Antimalarial activity of HIV-1 protease inhibitor in chromone series
Lerdsirisuk, Pradith,Maicheen, Chirattikan,Ungwitayatorn, Jiraporn
, p. 142 - 147 (2015/02/05)
Increasing parasite resistance to nearly all available antimalarial drugs becomes a serious problem to human health and necessitates the need to continue the search for new effective drugs. Recent studies have shown that clinically utilized HIV-1 protease (HIV-1 PR) inhibitors can inhibit the in vitro and in vivo growth of Plasmodium falciparum.

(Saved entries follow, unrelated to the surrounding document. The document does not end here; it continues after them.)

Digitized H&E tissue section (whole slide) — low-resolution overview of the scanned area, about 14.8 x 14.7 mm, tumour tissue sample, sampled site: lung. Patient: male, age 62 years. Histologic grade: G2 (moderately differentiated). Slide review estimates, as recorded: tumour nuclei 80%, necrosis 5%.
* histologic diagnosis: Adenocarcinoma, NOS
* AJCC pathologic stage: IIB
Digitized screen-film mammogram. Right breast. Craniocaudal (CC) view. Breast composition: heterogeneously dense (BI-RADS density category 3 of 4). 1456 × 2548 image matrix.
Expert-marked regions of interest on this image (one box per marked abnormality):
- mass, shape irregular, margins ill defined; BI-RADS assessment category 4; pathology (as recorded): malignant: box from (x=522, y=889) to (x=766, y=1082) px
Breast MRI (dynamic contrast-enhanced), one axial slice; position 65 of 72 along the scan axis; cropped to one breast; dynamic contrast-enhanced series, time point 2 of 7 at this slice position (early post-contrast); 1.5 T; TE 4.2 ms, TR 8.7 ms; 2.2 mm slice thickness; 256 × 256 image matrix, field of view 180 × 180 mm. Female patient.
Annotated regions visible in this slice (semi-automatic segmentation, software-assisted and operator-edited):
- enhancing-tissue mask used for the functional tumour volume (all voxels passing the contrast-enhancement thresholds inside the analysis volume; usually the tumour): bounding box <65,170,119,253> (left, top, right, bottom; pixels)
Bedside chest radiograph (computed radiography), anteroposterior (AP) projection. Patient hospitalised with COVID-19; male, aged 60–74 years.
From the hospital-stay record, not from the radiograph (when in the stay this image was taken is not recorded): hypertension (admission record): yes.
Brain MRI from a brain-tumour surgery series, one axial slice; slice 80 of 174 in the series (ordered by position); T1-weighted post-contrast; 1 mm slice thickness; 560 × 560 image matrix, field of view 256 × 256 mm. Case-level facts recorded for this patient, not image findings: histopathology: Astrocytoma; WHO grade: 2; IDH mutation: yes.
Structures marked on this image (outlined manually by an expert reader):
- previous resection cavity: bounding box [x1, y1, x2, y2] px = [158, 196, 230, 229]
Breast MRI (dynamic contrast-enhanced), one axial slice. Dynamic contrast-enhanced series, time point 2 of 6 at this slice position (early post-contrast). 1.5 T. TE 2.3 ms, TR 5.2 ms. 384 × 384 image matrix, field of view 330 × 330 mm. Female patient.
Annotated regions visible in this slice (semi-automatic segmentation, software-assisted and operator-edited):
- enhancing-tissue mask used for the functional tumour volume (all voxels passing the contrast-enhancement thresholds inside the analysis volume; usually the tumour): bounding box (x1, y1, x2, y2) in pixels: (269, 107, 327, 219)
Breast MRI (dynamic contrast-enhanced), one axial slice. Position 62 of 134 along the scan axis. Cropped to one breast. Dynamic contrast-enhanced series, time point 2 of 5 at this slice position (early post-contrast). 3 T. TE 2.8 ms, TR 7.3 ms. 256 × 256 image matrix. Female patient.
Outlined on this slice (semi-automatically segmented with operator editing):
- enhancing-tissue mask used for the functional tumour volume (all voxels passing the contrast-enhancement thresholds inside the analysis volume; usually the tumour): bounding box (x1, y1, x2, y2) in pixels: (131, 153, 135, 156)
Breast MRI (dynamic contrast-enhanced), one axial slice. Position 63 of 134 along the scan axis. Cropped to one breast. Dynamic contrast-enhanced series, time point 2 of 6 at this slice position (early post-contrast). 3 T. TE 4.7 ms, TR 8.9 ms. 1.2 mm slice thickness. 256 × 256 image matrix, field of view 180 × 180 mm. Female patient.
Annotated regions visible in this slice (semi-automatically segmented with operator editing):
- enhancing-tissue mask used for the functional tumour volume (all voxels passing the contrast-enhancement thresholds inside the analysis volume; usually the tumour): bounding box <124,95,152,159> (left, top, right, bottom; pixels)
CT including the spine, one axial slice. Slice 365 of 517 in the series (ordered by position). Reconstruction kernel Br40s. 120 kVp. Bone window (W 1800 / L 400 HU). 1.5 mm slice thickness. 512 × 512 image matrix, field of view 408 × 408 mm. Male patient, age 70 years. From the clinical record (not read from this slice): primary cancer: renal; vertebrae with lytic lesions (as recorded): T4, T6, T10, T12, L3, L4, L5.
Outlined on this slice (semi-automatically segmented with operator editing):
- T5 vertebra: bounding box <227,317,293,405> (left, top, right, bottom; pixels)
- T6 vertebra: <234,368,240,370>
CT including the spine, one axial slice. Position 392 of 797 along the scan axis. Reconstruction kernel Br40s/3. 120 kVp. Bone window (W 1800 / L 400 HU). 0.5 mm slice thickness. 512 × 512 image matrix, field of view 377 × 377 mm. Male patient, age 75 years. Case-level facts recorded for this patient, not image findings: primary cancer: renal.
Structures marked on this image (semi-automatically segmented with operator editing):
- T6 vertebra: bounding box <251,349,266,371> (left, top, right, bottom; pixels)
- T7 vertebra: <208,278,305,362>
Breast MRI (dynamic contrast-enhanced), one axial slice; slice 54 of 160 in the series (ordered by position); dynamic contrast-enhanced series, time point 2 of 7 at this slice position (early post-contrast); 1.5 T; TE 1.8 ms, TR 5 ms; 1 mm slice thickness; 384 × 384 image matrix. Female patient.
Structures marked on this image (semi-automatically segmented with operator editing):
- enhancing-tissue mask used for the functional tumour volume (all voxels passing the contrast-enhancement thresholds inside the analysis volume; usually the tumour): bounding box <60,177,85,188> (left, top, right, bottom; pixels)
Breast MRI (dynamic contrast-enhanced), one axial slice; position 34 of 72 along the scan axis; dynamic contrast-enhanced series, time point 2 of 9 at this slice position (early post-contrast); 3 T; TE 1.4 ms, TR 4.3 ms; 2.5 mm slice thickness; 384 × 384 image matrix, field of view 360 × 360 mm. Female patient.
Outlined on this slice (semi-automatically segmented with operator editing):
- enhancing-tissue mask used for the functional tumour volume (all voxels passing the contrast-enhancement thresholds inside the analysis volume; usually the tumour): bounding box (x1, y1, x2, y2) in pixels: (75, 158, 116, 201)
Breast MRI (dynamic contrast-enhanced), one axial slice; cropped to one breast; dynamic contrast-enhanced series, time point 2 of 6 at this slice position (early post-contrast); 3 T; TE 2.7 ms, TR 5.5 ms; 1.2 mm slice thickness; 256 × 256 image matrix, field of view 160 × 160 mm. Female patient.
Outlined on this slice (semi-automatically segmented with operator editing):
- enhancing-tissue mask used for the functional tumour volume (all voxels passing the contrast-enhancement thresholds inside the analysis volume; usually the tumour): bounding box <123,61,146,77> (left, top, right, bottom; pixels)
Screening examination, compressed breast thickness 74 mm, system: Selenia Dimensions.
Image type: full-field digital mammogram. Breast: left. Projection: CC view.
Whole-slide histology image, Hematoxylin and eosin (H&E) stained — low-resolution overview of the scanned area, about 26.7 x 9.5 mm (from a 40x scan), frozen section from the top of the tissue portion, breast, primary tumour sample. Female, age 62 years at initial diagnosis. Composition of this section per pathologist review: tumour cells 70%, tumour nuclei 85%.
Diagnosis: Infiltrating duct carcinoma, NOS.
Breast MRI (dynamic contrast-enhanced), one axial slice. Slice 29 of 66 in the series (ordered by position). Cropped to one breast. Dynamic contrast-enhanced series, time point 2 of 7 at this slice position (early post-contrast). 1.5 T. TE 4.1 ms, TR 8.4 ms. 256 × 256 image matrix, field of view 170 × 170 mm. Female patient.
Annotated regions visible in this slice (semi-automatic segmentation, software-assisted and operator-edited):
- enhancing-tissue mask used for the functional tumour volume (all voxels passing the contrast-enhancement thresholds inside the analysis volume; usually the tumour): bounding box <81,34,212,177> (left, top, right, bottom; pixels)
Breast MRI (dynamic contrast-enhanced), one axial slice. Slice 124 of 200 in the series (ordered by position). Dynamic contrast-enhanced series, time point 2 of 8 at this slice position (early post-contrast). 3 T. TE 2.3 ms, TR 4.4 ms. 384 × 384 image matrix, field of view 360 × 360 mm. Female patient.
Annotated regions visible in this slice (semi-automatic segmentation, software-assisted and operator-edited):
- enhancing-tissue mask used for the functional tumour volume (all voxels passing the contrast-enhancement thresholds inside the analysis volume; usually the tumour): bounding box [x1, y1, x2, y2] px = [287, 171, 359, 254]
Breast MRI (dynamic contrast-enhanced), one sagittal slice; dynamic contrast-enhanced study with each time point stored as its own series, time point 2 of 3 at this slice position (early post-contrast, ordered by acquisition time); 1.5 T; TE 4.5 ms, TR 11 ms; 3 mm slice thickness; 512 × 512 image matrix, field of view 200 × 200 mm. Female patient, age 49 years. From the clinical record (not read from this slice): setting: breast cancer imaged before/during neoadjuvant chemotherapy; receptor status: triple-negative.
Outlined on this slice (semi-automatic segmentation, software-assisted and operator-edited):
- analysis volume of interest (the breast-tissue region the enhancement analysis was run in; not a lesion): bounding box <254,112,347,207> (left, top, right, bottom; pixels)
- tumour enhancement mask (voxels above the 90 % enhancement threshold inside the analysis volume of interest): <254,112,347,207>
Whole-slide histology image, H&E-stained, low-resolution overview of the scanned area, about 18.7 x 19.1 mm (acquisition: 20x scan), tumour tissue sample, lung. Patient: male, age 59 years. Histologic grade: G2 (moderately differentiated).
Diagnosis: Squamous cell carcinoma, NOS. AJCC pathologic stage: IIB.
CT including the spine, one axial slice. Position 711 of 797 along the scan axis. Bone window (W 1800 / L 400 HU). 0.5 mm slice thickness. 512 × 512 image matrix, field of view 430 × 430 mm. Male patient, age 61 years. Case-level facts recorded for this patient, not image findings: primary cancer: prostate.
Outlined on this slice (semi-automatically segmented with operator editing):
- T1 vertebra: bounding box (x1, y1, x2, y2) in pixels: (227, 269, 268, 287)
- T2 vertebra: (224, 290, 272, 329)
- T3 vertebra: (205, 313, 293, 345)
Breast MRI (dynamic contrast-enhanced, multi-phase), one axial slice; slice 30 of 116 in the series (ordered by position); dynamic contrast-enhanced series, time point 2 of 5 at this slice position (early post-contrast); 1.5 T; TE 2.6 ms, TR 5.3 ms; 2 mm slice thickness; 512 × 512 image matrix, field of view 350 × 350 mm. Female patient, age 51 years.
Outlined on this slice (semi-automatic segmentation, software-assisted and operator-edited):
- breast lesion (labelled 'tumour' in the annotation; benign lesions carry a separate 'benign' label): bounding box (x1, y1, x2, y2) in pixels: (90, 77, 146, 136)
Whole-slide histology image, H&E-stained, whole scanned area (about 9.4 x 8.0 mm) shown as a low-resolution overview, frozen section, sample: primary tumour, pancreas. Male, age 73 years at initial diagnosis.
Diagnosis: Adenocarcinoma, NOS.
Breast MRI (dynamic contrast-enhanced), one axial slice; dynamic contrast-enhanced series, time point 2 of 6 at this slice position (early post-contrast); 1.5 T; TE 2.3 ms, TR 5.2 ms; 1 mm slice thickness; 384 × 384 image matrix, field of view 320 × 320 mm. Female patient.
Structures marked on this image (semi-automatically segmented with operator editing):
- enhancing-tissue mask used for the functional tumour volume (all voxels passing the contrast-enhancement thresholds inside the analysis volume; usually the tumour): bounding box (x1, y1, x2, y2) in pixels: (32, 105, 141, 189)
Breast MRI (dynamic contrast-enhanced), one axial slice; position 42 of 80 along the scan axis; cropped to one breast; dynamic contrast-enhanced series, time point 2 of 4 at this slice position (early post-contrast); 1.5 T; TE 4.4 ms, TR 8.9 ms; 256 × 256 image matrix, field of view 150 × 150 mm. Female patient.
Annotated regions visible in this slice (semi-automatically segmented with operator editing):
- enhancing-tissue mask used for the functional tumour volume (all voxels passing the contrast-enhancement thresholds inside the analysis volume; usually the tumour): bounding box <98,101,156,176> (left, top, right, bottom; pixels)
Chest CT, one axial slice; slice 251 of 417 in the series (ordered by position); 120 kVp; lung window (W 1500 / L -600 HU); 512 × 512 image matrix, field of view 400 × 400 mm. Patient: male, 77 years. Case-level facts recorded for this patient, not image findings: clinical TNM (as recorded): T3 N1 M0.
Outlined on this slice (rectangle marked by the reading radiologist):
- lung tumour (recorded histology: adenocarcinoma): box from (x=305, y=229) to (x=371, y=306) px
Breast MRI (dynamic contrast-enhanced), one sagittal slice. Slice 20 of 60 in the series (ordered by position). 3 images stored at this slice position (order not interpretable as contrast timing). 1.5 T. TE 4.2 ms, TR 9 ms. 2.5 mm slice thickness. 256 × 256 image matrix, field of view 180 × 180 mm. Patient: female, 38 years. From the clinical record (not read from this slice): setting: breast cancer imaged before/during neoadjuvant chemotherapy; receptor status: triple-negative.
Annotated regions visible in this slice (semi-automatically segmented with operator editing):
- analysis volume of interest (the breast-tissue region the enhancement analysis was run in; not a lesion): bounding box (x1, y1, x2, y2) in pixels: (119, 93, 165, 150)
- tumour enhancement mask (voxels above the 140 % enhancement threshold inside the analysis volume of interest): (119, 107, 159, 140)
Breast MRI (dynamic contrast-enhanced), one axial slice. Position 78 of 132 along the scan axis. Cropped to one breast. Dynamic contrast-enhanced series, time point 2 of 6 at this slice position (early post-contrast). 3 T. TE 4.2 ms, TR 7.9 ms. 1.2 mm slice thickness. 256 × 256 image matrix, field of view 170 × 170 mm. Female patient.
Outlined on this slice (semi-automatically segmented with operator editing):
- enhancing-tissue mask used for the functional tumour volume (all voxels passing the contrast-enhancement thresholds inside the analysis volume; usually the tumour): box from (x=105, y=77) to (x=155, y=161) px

In this study, a series of chromone derivatives possessing HIV-1 PR inhibitory activity has been tested for antimalarial activity against P. falciparum (K1 multi-drug resistant strain). Chromone 15, the potent HIV-1 PR inhibitor (IC50 = 0.65 μM), was found to be the most potent antimalarial compound with IC50 = 0.95 μM while primaquine and tafenoquine showed IC50 = 2.41 and 1.95 μM, respectively. Molecular docking study of chromone compounds against plasmepsin II, an aspartic protease enzyme important in hemoglobin degradation, revealed that chromone 15 exhibited the higher binding affinity (binding energy = -13.24 kcal/mol) than the known PM II inhibitors. Thus, HIV-1 PR inhibitor in chromone series has the potential to be a new class of antimalarial agent.